======== SOURCE MATERIAL ========

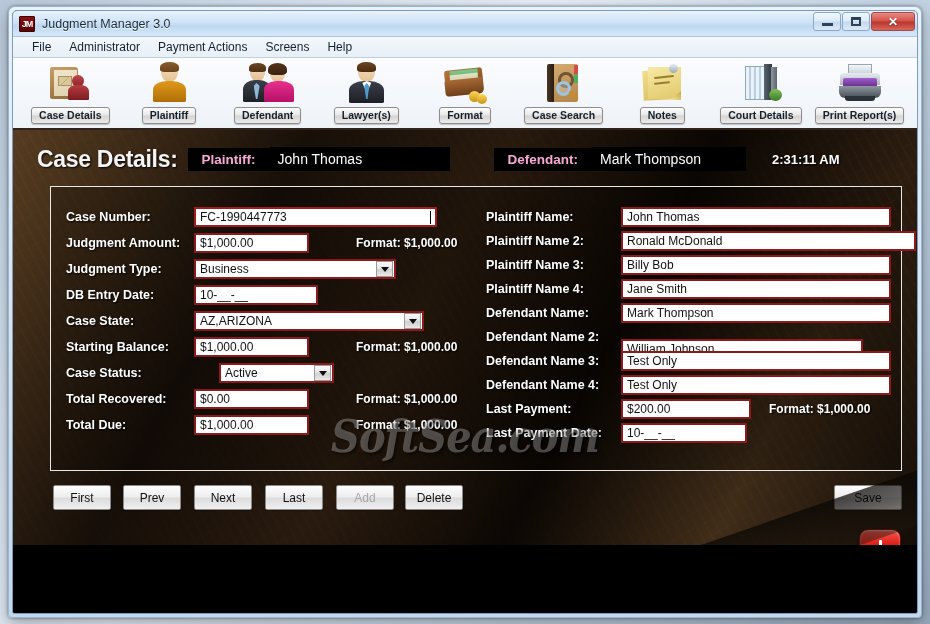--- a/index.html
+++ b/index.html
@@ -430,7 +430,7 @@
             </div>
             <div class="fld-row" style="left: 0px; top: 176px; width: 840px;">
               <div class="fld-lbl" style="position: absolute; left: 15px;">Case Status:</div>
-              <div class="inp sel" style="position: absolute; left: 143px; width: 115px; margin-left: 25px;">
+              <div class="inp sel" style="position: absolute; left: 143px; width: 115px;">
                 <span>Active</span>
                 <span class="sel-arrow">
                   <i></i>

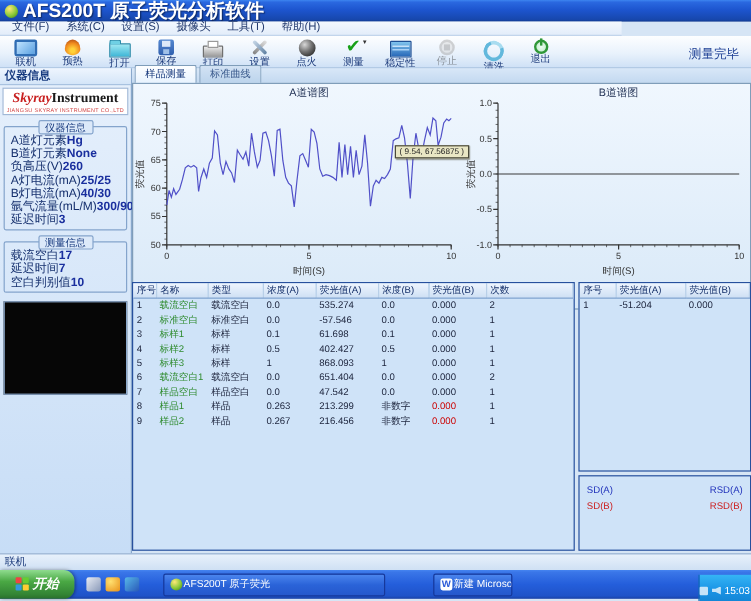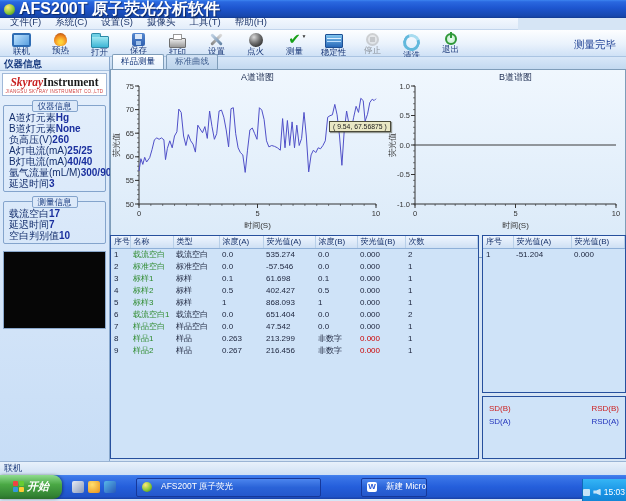--- a/index.html
+++ b/index.html
@@ -247,7 +247,7 @@
         </div>
         <div class="grow">
           <span class="gl">B灯电流(mA)</span>
-          <span class="gv">40/40</span>
+          <span class="gv">40/30</span>
         </div>
         <div class="grow">
           <span class="gl">氩气流量(mL/M)</span>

========

◆ **DIRECTIONS FOR THIS TASK**: Look over the entries above and count the lines where the word "width" appears, then report only that count.

◆ **EXERCISE OUTPUT**: 3